How closely are officials in Japan and China watching? Perhaps they already have serious R&D programs underway. For now, the spotlight is on the south coast of the Korean peninsula. And then, across the Pacific Pond, officials in Seattle (especially Boeing and Micosoft) and Silicon Valley (especially Google and Apple).

Monday, April 7, 2014

CARBON REVERSAL


The United Nations Intergovernmental Panel on Climate Change. (IPCC) has no legal power. It simply provides those with power the best available scientific information on changing weather patterns the causes and effects.

Last month, IPCC warned world leaders that significant alterations to the Earth’s weather patterns are real, and it has consequences, Many in power and enriched by a fossil fuel dependencies counter that is folly. To such “climate deniers”, New York commentator Tom Friedman puts it the ways: if we invest in clean energy and Climate Weirding continues unabated, we’ll still end up with a cleaner, healthier and more sustainable world.

IPCC’s international network of scientists and policy makers ominously, for the first time, have spelled out some of the identifiable consequences of climatic shifts and jolts yet to come to the peoples of the world. They will cause migration problems and disrupt food production. Images of doom and gloom abounded. The good thing is that IPCC has set off another round of discussions of the sustainability of modern civilization.

The sky isn’t falling. It’s worse and we have to act.

Reducing Carbons

Our chronic burning of coal, oil and natural gas to power modern life is heating up the sky. Glaciers and polar caps are melting at an alarming rate. It is not a matter of slowing the rise of greenhouse gas (GHG) emissions, or even of stopping it. In light of IPCC findings, we must reserve the trends. That means many things to many groups. To transportation specialists, it means phase out of internal combustion engines. Happily, it is already happening.

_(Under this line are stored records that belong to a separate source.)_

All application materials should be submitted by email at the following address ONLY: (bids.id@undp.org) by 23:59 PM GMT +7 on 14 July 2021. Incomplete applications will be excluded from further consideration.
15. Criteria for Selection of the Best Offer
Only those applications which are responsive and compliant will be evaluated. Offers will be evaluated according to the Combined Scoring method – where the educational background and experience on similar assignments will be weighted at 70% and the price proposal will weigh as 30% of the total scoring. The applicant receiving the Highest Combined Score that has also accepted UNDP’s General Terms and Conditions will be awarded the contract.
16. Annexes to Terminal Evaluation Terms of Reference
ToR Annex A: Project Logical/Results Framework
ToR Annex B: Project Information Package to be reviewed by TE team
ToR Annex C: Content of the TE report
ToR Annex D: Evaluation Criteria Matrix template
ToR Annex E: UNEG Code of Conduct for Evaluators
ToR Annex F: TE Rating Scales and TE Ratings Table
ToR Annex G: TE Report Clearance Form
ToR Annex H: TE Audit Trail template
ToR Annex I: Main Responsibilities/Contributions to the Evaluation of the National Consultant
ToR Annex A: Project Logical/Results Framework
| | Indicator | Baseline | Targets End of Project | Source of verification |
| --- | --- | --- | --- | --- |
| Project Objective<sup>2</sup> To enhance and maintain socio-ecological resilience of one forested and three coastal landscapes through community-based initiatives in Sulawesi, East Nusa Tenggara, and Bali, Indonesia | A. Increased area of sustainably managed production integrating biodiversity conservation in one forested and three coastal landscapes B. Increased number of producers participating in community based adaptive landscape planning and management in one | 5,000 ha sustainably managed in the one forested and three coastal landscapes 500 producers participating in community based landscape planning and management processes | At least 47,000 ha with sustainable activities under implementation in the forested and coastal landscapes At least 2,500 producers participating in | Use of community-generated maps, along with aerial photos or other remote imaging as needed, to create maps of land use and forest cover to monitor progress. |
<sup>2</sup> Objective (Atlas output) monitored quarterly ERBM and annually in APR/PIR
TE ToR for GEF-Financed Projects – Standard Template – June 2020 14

Human (walking, biking) and electric modes of transport have inherent benefits and should be encouraged. Advances in transit controls bring higher service levels. Witness scores of driverless metros and effective mini-metros in Europe and Asia, smart links in airports and campuses, and breakthroughs in automated transit networks.

Solar Synergy

Transit projects require management and control of extensive interconnected pieces of urban real estate. Integrating solar collection into new (and old) transit rights-of-way creates carbon-free electricity right where it’s needed.


Massive conversion from ICE fleets to podcars can quickly reduce GHG from the transport sector. Alone it won’t save our troubled planet, but it will have a positive payback for infrastructure investment over the next decade or two.